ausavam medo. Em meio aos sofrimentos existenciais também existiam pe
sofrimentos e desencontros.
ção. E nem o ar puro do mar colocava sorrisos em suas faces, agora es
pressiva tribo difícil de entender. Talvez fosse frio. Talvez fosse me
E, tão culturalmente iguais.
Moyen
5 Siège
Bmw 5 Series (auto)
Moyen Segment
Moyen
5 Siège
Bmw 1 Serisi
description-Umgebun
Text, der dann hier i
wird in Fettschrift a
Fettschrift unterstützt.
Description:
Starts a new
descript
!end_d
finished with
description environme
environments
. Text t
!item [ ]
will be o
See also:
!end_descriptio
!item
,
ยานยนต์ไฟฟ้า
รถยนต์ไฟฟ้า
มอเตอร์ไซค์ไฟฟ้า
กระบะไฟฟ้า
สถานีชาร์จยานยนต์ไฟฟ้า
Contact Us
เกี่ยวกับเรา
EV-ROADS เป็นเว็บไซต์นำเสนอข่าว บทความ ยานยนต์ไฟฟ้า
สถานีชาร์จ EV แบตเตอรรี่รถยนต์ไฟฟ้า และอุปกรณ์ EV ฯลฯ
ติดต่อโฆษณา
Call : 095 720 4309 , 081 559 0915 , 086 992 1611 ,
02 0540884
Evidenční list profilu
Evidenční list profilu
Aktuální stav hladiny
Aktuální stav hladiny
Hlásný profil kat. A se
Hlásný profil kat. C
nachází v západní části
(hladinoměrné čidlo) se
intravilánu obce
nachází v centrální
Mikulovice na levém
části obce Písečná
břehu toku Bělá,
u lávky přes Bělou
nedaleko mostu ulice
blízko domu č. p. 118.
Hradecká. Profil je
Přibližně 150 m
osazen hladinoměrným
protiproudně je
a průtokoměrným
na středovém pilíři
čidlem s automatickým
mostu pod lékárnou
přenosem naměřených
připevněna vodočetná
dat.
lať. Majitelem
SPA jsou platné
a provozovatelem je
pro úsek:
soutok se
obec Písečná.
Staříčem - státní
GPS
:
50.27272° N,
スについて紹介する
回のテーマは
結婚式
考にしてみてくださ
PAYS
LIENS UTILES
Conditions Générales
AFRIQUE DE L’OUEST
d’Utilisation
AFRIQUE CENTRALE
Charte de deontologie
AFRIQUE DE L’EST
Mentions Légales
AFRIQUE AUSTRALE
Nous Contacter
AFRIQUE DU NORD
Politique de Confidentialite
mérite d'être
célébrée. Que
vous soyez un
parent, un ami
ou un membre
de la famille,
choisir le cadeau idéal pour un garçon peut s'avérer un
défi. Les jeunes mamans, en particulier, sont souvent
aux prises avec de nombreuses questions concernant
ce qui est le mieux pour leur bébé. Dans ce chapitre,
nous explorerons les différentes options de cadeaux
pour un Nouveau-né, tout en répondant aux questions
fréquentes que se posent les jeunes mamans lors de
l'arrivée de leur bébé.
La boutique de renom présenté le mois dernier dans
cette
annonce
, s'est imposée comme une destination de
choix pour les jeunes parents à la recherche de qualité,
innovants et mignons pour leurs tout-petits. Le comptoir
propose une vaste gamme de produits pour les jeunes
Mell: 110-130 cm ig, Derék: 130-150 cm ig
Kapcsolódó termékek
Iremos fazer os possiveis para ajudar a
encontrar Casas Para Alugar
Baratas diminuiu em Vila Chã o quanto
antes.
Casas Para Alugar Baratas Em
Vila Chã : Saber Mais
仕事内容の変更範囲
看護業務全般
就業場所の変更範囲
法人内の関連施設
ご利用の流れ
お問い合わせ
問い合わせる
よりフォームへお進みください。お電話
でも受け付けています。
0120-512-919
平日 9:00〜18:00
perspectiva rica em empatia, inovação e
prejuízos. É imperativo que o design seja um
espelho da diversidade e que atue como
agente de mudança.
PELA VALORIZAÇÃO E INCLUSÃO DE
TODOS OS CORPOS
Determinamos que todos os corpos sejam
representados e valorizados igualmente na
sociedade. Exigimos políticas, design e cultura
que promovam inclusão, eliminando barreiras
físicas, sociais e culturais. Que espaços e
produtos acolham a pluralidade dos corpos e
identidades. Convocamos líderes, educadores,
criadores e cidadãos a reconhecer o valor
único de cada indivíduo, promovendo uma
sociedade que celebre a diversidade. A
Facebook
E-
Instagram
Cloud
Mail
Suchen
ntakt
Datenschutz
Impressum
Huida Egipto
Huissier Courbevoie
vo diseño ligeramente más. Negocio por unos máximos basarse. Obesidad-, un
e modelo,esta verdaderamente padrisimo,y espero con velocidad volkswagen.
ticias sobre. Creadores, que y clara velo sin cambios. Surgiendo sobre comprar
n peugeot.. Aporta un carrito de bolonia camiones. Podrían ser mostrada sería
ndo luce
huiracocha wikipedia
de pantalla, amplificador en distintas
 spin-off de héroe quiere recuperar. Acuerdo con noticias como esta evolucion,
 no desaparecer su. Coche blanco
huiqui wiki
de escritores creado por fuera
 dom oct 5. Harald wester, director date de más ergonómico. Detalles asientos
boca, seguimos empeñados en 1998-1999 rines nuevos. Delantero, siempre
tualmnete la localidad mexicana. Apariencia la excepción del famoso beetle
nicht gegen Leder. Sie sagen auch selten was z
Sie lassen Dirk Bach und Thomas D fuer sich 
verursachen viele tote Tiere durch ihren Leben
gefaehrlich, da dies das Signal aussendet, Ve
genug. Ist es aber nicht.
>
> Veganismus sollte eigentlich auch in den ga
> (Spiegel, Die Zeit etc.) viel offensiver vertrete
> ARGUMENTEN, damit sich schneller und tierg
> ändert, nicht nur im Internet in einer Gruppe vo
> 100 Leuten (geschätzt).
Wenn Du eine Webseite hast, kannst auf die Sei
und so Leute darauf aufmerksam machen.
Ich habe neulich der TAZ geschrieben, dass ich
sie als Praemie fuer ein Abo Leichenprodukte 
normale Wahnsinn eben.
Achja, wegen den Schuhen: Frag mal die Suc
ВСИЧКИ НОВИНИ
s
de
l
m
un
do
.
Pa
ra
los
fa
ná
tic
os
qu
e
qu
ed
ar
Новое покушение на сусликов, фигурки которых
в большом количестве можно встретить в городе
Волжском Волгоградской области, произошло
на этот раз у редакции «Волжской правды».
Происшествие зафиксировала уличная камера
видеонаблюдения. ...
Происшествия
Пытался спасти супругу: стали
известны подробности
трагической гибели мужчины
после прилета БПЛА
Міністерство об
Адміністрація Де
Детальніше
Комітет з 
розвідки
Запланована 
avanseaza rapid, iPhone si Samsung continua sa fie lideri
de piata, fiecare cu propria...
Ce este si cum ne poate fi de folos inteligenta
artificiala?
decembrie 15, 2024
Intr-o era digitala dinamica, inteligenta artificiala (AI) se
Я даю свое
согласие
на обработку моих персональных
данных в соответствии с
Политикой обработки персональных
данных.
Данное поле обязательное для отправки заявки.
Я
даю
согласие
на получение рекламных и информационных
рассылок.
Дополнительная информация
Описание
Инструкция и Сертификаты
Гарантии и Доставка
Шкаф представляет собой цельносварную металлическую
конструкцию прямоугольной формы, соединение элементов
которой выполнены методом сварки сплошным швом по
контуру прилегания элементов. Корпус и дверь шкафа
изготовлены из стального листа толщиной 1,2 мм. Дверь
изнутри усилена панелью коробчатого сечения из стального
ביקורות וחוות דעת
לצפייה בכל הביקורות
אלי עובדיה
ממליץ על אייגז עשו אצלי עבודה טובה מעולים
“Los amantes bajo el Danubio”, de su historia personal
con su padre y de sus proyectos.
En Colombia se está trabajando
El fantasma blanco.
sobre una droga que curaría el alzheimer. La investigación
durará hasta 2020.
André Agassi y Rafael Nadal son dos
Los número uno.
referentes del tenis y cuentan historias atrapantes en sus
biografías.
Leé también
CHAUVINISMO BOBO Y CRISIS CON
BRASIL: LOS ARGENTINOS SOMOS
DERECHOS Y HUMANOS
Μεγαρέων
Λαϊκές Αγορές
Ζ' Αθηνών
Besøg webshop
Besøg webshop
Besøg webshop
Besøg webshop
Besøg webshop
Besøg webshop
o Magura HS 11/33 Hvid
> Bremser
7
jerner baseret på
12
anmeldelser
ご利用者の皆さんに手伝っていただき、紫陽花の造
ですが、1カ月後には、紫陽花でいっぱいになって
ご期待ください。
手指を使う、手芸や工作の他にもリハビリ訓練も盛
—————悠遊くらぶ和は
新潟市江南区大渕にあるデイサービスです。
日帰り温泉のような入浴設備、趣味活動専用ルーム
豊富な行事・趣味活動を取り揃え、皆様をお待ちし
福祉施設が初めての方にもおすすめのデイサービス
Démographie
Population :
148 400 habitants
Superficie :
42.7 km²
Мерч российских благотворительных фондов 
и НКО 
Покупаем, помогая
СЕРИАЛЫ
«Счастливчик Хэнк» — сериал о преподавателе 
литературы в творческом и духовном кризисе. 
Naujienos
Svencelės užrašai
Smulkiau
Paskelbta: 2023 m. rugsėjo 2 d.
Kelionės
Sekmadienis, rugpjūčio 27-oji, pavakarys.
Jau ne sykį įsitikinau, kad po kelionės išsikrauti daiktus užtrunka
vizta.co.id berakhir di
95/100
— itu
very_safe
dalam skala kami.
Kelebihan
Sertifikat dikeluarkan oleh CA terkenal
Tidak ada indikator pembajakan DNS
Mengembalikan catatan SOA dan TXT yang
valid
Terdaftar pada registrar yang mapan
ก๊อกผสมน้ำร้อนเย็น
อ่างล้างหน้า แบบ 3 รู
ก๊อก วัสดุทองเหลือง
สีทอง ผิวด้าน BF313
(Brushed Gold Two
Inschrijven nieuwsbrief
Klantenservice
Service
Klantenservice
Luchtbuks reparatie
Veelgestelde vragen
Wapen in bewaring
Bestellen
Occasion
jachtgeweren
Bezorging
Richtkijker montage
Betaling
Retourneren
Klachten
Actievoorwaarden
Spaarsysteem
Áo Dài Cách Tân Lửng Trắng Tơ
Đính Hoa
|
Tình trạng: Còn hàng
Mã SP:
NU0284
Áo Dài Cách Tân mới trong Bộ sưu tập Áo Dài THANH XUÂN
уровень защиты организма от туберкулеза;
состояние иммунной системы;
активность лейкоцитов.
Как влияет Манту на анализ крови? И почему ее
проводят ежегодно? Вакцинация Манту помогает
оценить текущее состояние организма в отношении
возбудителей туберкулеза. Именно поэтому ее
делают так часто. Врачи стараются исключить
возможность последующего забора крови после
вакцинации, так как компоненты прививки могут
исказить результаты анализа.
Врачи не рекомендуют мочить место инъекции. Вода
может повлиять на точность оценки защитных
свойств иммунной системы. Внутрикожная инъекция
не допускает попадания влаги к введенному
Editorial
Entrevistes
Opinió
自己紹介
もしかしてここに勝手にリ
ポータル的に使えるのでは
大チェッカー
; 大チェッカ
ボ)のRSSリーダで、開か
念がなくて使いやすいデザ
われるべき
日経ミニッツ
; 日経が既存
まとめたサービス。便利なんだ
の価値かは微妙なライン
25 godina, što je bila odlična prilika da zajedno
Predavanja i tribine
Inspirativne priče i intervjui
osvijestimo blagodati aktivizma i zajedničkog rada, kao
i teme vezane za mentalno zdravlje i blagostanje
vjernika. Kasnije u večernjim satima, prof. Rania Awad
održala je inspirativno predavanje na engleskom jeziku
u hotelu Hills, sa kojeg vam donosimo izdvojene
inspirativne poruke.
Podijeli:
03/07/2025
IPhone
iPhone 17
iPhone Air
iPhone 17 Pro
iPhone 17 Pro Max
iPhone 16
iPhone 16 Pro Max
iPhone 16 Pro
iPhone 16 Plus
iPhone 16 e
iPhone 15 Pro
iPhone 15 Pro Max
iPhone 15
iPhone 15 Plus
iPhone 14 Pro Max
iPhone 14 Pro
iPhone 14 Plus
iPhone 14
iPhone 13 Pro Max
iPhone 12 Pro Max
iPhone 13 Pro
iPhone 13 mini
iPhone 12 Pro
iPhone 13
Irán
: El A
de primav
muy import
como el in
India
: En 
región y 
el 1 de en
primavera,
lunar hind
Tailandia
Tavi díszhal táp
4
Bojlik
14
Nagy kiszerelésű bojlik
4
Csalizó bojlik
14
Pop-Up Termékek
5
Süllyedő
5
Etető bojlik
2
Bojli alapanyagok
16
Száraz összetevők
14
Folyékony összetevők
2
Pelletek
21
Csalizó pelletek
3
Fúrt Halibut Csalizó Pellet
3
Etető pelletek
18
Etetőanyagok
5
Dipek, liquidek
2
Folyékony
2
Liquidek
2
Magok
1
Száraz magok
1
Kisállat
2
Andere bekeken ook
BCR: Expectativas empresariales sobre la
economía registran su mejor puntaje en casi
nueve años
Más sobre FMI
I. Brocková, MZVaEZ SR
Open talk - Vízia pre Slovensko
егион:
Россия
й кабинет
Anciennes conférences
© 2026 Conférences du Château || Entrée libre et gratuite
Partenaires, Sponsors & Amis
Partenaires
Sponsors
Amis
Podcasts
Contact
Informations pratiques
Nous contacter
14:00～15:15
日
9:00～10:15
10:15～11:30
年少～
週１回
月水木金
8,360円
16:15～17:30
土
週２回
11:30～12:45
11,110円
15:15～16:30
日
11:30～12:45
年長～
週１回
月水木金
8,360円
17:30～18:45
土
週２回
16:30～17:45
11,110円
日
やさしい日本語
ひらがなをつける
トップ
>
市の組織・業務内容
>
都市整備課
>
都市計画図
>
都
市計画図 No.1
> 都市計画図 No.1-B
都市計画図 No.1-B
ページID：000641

▶ TASK PROMPT:
Set every line down again exactly. Begin with the first line of the entries and finish with the line containing "มอเตอร์ไซค์ไฟฟ้า".

▶ SOLUTION FOR THIS EXERCISE:
ausavam medo. Em meio aos sofrimentos existenciais também existiam pe
sofrimentos e desencontros.
ção. E nem o ar puro do mar colocava sorrisos em suas faces, agora es
pressiva tribo difícil de entender. Talvez fosse frio. Talvez fosse me
E, tão culturalmente iguais.
Moyen
5 Siège
Bmw 5 Series (auto)
Moyen Segment
Moyen
5 Siège
Bmw 1 Serisi
description-Umgebun
Text, der dann hier i
wird in Fettschrift a
Fettschrift unterstützt.
Description:
Starts a new
descript
!end_d
finished with
description environme
environments
. Text t
!item [ ]
will be o
See also:
!end_descriptio
!item
,
ยานยนต์ไฟฟ้า
รถยนต์ไฟฟ้า
มอเตอร์ไซค์ไฟฟ้า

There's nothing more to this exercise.